#### MATERIAL PROVIDED ####

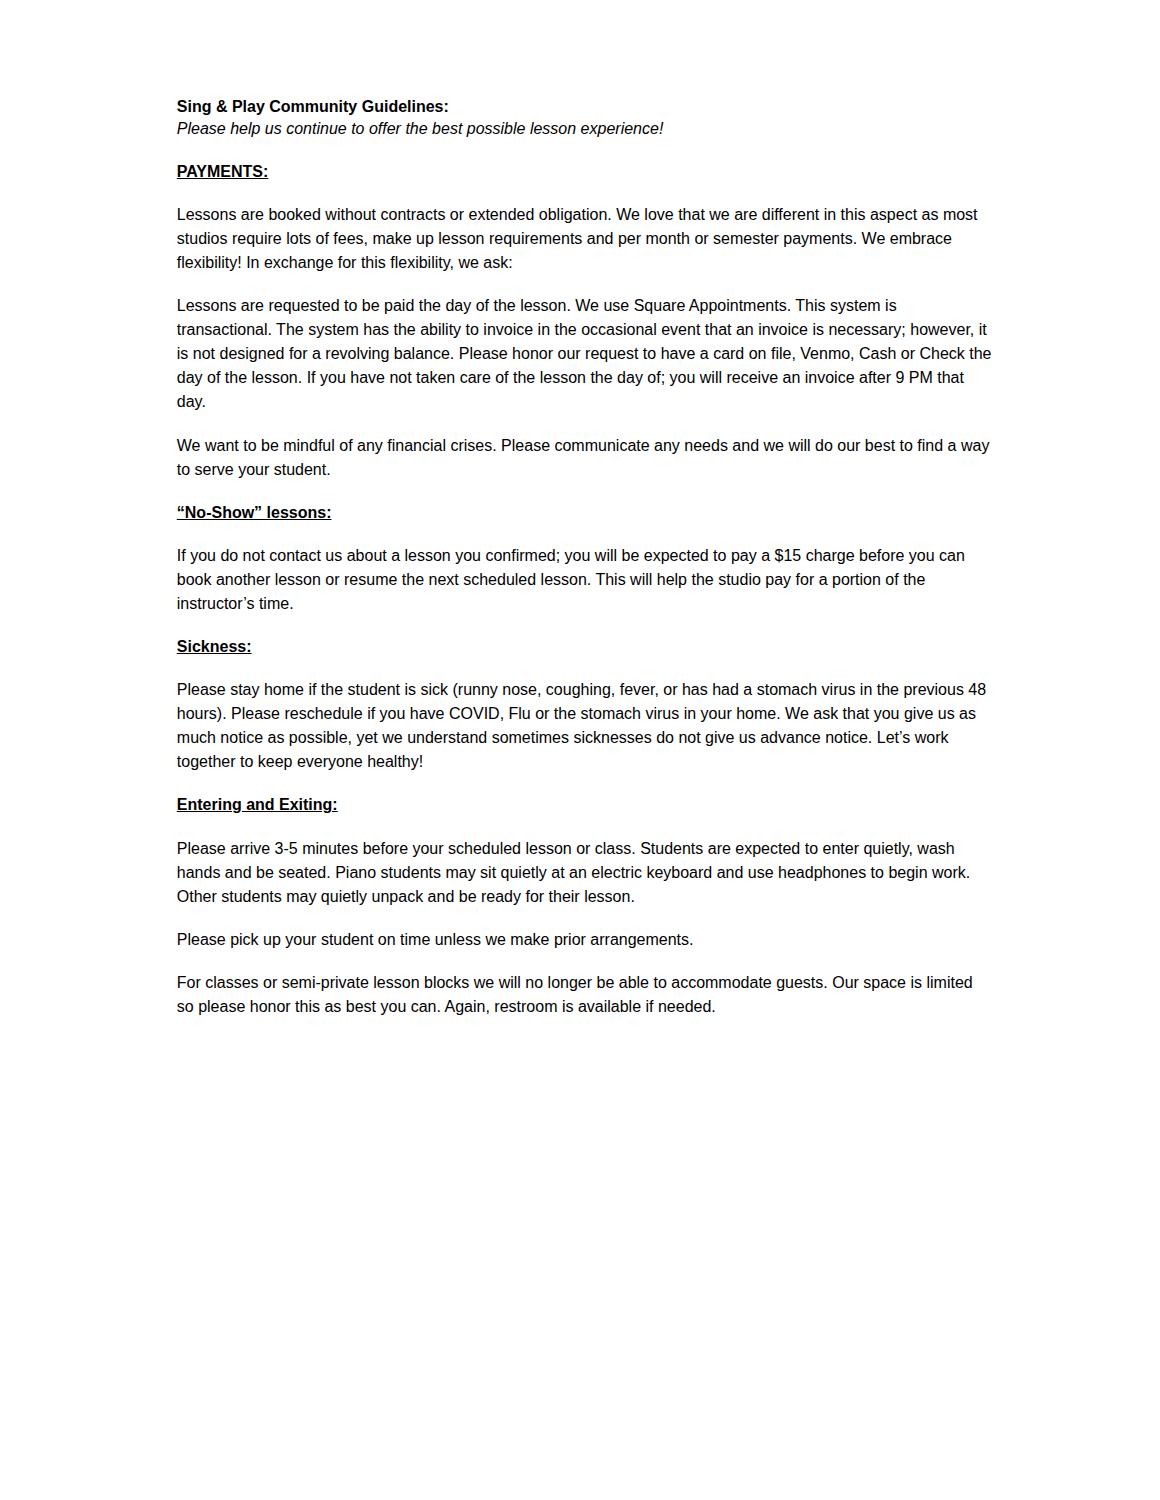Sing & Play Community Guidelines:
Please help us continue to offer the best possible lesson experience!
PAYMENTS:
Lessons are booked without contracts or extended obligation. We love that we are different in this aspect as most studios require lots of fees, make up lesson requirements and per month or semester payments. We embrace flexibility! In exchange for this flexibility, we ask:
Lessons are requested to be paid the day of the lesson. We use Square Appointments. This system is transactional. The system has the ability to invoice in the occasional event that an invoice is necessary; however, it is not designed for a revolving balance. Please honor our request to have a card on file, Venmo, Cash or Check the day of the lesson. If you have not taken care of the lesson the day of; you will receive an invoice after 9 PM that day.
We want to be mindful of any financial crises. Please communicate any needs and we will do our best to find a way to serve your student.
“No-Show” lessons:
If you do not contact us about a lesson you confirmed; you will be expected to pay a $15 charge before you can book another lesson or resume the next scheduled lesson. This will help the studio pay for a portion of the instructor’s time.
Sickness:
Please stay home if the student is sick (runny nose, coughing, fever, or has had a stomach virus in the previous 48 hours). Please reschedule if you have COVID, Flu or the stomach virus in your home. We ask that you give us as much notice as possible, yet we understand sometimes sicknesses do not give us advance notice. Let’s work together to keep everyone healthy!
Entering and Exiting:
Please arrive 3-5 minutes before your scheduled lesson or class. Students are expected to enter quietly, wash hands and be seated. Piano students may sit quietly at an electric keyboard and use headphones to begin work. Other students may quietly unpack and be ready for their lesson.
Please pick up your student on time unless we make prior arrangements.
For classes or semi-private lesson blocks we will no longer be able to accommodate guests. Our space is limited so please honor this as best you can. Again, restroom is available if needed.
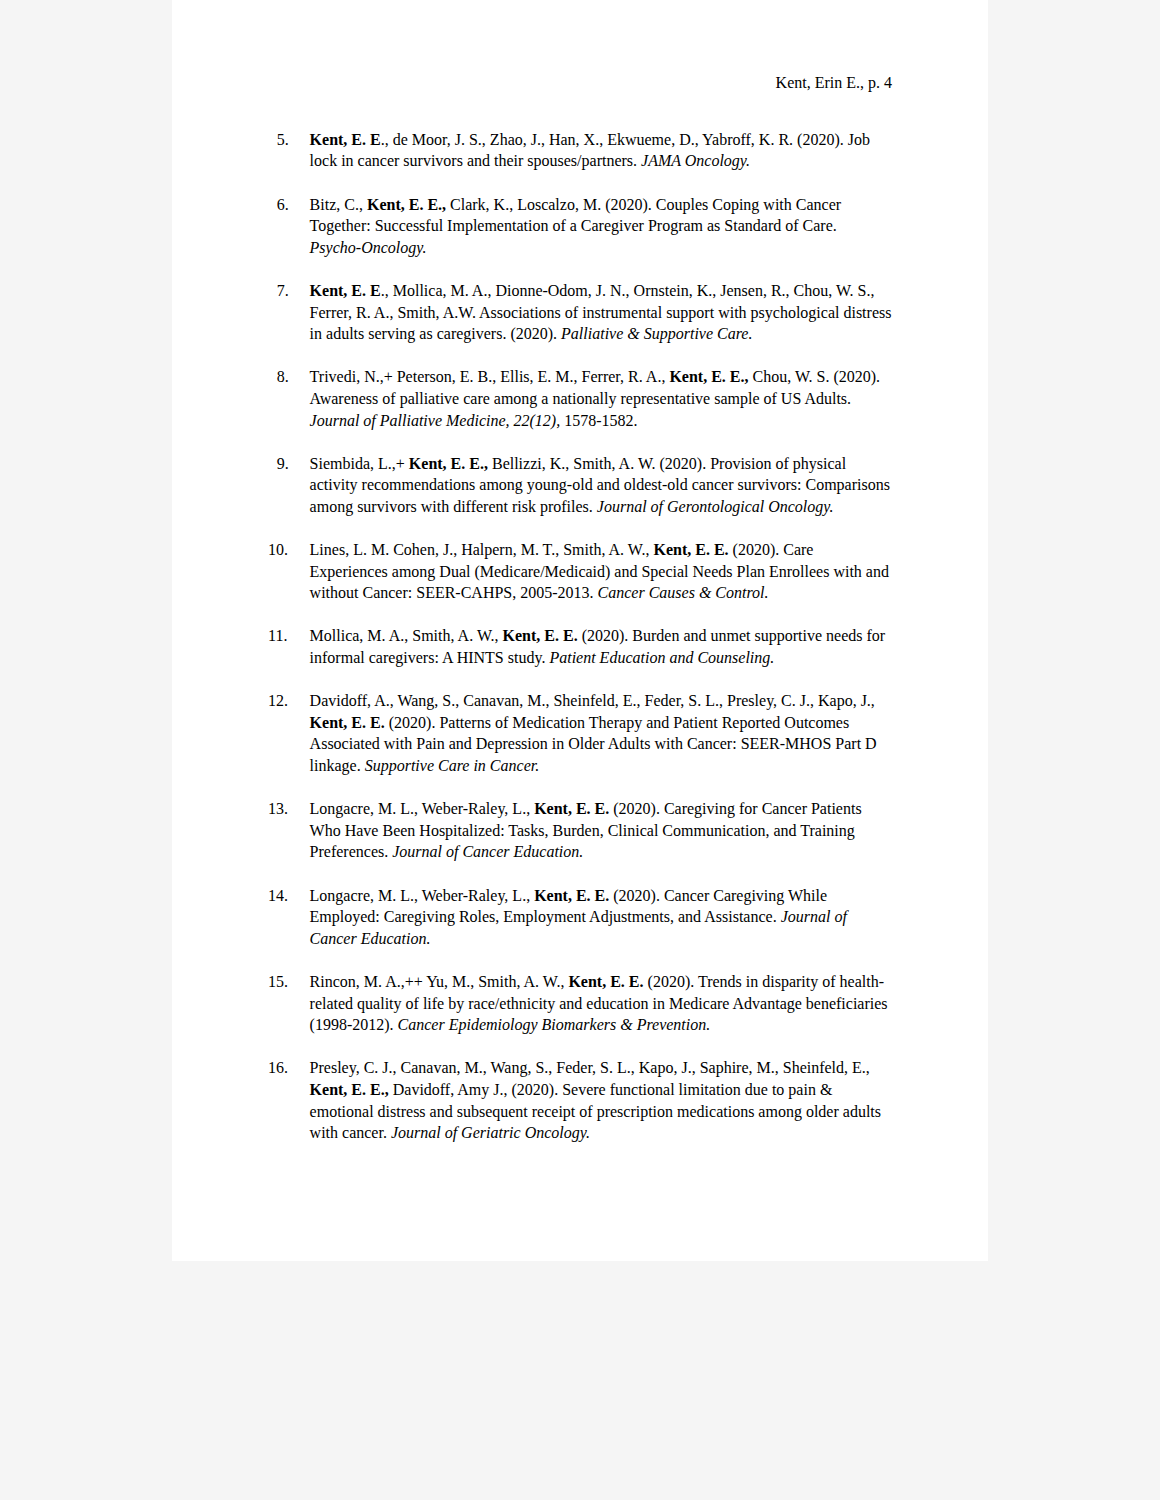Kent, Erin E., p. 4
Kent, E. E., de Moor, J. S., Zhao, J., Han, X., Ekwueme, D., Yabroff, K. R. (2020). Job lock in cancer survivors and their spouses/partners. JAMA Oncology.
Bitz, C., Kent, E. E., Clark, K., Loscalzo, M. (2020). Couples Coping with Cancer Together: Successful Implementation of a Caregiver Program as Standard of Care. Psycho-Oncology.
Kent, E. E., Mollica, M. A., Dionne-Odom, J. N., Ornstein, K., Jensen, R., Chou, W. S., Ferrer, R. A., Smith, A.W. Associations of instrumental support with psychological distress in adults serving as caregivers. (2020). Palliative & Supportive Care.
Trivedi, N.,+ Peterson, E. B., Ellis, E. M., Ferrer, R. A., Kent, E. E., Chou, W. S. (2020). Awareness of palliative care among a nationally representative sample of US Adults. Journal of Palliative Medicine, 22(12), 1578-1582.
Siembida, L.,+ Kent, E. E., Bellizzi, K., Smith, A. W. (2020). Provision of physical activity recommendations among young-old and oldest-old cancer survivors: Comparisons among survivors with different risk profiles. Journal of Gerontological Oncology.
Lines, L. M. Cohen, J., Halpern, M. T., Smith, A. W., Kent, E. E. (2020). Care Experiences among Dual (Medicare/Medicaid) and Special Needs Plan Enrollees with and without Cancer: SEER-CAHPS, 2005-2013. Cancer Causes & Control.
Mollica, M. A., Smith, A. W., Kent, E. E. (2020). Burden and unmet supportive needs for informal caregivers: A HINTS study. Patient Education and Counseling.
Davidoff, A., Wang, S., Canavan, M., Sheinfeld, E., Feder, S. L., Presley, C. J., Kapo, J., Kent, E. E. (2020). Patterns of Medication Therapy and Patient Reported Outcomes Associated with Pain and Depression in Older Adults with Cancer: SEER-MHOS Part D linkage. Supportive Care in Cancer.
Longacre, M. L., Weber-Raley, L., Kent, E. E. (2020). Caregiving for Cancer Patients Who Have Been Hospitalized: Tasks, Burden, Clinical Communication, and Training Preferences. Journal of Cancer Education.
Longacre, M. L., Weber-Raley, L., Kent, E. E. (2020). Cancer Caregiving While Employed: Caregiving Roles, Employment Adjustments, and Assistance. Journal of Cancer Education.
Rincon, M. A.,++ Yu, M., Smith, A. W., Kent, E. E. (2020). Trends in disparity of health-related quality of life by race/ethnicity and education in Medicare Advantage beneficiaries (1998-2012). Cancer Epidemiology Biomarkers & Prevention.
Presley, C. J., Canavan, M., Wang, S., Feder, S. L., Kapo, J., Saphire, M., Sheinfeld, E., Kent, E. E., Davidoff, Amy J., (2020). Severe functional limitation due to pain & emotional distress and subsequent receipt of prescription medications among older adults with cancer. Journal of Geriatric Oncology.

####

**TASK GOAL**
When a line of the data holds the string "SEER", pick it out and copy it.

**RESPONSE TO THIS EXERCISE**
Lines, L. M. Cohen, J., Halpern, M. T., Smith, A. W., Kent, E. E. (2020). Care Experiences among Dual (Medicare/Medicaid) and Special Needs Plan Enrollees with and without Cancer: SEER-CAHPS, 2005-2013. Cancer Causes & Control.
Davidoff, A., Wang, S., Canavan, M., Sheinfeld, E., Feder, S. L., Presley, C. J., Kapo, J., Kent, E. E. (2020). Patterns of Medication Therapy and Patient Reported Outcomes Associated with Pain and Depression in Older Adults with Cancer: SEER-MHOS Part D linkage. Supportive Care in Cancer.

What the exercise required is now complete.